Мой живот и так крутит всю игру, а теперь внутри все сжимается чуть не до боли. По лбу, по спине льется пот. Я сую ладони под мышки и подхожу как можно ближе к полю. Трибуны страшно гудят: болельщикам Алабамы не терпится начать праздновать победу — фанаты из МакКи, как и я, ужасно нервничают. Интересно, где сидит семья Джеймса? Наверное, в одной из лож наверху. Все они приехали сюда ради финала — вчера мы вместе ужинали в роскошном ресторане. Однако я могу думать лишь о Ричарде Каллахане — о напряженном выражении его лица, о том, как он подается вперед, глядя на последний розыгрыш мяча.

Четвертый даун. Две секунды до конца матча. Тач-даун и победа для нашей команды — или проигрыш.

— Джеймс, давай! — кричу я.

Мой голос тонет в шуме трибун, но Джеймс чудом слышит его.

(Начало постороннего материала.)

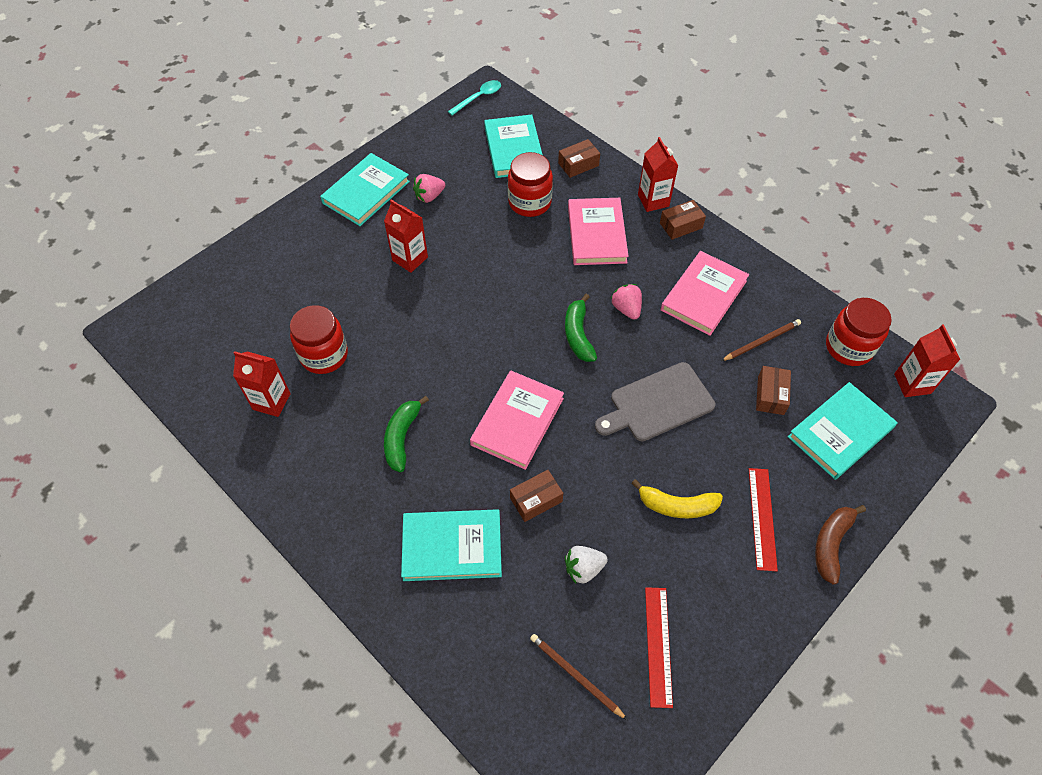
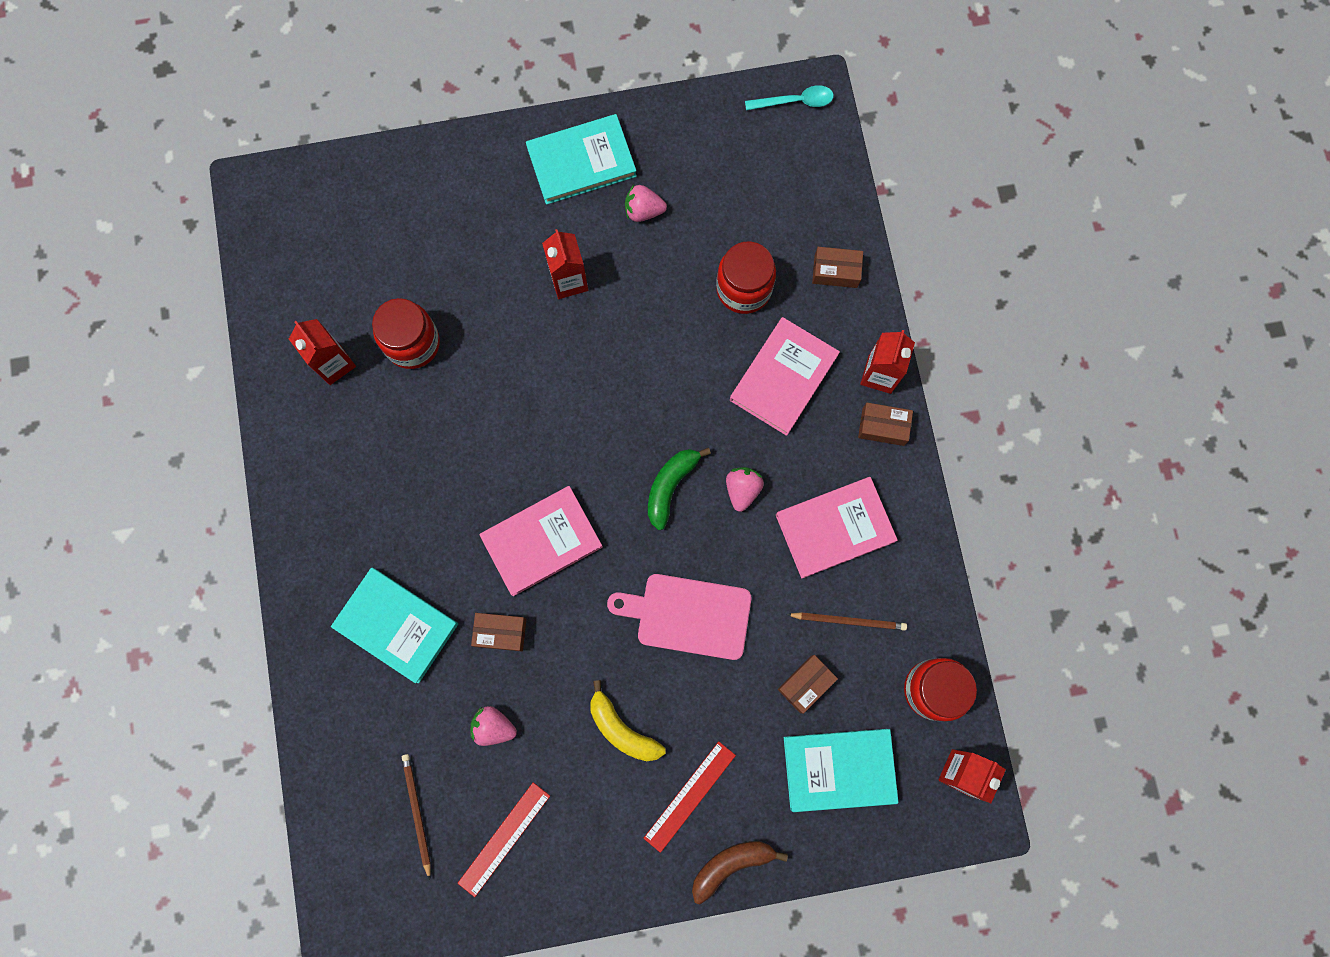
camera: 35 degrees right, 20 degrees up
green banana [384,396,429,472] -> none
turquoise book [484,114,543,178] -> none
white strawberry [565,546,608,584] -> pink strawberry [470,706,517,746]
grey cutting board [595,362,715,441] -> pink cutting board [607,574,751,660]

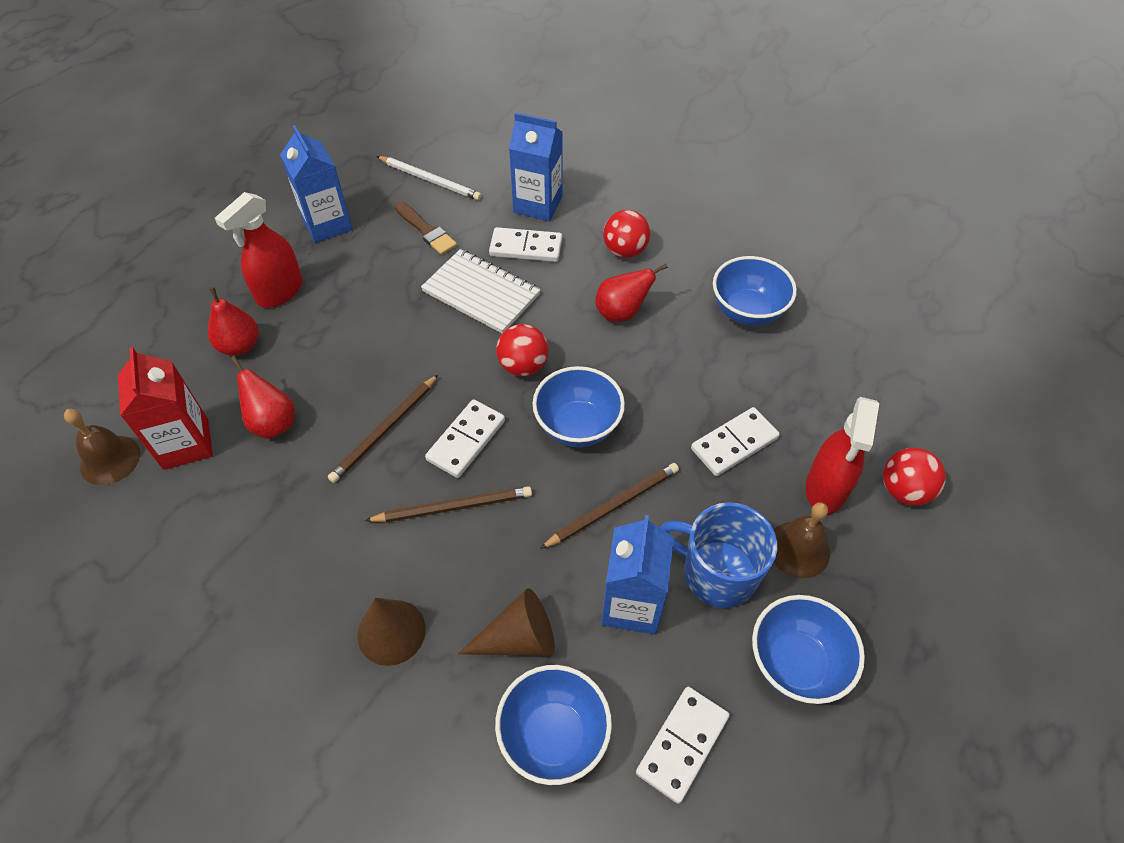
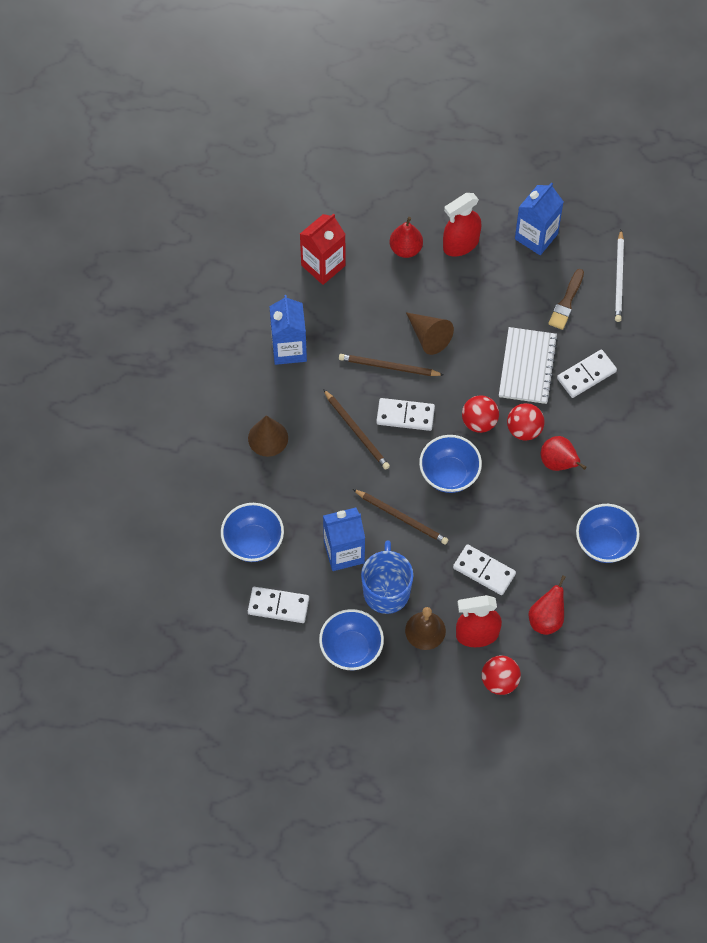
camera: 65 degrees right, 10 degrees up
brown bell [64,409,140,485] -> none
red spray bottle [215,192,303,308] -> red spray bottle turned 45 degrees counterclockwise [443,193,482,257]
red pear [230,356,295,439] -> red pear moved to [528,575,566,635]
brown cone [458,588,555,656] -> brown cone moved to [406,312,454,355]
white domino [489,227,562,262] -> white domino turned 75 degrees clockwise [557,349,617,398]
blue carton [509,113,563,221] -> blue carton moved to [270,295,307,365]
red ball [603,210,650,258] -> red ball moved to [507,403,544,441]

Он смотрит на меня. Я едва могу различить его лицо — парень в шлеме с маской, — но знаю, что он смотрит на меня.

На меня.

До Джеймса я не особо верила в любовь. Я верила, что она существует и может причинять людям боль, но не в то, что я когда-то по-настоящему полюблю или заслуживаю любви. Каждый шаг того пути, который мы с Джеймсом прошли вместе, доказывал мне: я достойна любви и парня вроде него — хорошего, преданного, заставляющего сердце взлетать одним своим видом. Того, с кем я чувствую, что достойна большего, чем той жизни, к которой приговорила себя подростком. Того, кто подталкивает меня на путь к успеху, защищает и обнимает, когда я плачу. Стоило нам встретиться взглядами на первой вечеринке семестра, как Джеймс заметил трещины в стенах, которые я вокруг себя нагородила, и разбирает их по кирпичику с того самого дня.

Джеймс делает шаг назад, осматривая поле. Ресиверы пытаются пробиться через защиту, но удается это только Дэррилу. У него есть доступ к зачетной зоне — Джеймсу остается лишь сделать пас.

Я не поднимаю камеру, чтобы запечатлеть момент: хочу своими глазами увидеть ту секунду, когда Джеймс поймет, что только что добился победы. Добрался до цели, к которой стремился весь сезон.

Парень бросает мяч… и он пролетает над головой Дэррила.

Время вышло.

Операторы бегут на поле мимо меня, чтобы запечатлеть момент. Игроки нашей команды в недоумении застыли. Игроки Алабамы, стоящие за пределами поля, радостно вопят. Трибуны, где красного и фиолетового раньше было примерно поровну, теперь кажутся алыми: фанаты Алабамы кричат, постепенно осознавая победу своей команды. Я пытаюсь найти взглядом Джеймса, но не могу различить его в толпе.

— Жаль, что он проиграл. Не лучшее время для неудачного броска, — говорит мне Гарольд, сочувственно хмурясь.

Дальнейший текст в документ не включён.